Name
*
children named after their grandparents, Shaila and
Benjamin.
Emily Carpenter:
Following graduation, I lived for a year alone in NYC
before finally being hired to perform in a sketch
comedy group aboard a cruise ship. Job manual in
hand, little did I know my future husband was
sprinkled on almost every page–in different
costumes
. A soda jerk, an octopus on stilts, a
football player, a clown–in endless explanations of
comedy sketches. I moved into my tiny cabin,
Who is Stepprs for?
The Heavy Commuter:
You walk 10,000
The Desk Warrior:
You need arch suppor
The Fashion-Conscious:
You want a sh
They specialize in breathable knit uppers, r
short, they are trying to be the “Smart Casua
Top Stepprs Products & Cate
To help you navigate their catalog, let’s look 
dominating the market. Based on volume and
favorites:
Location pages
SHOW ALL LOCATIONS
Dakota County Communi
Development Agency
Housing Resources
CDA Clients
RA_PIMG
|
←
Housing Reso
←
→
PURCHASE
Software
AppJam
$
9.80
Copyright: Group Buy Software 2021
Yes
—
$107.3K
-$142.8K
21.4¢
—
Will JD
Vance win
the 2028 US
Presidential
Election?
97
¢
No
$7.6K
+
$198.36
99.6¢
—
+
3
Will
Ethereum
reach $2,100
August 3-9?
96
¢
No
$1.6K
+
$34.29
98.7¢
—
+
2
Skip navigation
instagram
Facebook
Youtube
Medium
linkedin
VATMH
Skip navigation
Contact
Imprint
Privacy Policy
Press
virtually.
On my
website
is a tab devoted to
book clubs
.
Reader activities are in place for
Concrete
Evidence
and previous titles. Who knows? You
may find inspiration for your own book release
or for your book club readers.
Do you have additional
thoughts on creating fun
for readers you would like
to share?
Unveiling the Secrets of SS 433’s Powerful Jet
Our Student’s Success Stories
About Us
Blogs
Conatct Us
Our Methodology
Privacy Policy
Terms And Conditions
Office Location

********************

## EXERCISE INSTRUCTIONS
Please return every line of the listing above, unchanged and in its original order.

## RESULT OF THE TASK
Name
*
children named after their grandparents, Shaila and
Benjamin.
Emily Carpenter:
Following graduation, I lived for a year alone in NYC
before finally being hired to perform in a sketch
comedy group aboard a cruise ship. Job manual in
hand, little did I know my future husband was
sprinkled on almost every page–in different
costumes
. A soda jerk, an octopus on stilts, a
football player, a clown–in endless explanations of
comedy sketches. I moved into my tiny cabin,
Who is Stepprs for?
The Heavy Commuter:
You walk 10,000
The Desk Warrior:
You need arch suppor
The Fashion-Conscious:
You want a sh
They specialize in breathable knit uppers, r
short, they are trying to be the “Smart Casua
Top Stepprs Products & Cate
To help you navigate their catalog, let’s look 
dominating the market. Based on volume and
favorites:
Location pages
SHOW ALL LOCATIONS
Dakota County Communi
Development Agency
Housing Resources
CDA Clients
RA_PIMG
|
←
Housing Reso
←
→
PURCHASE
Software
AppJam
$
9.80
Copyright: Group Buy Software 2021
Yes
—
$107.3K
-$142.8K
21.4¢
—
Will JD
Vance win
the 2028 US
Presidential
Election?
97
¢
No
$7.6K
+
$198.36
99.6¢
—
+
3
Will
Ethereum
reach $2,100
August 3-9?
96
¢
No
$1.6K
+
$34.29
98.7¢
—
+
2
Skip navigation
instagram
Facebook
Youtube
Medium
linkedin
VATMH
Skip navigation
Contact
Imprint
Privacy Policy
Press
virtually.
On my
website
is a tab devoted to
book clubs
.
Reader activities are in place for
Concrete
Evidence
and previous titles. Who knows? You
may find inspiration for your own book release
or for your book club readers.
Do you have additional
thoughts on creating fun
for readers you would like
to share?
Unveiling the Secrets of SS 433’s Powerful Jet
Our Student’s Success Stories
About Us
Blogs
Conatct Us
Our Methodology
Privacy Policy
Terms And Conditions
Office Location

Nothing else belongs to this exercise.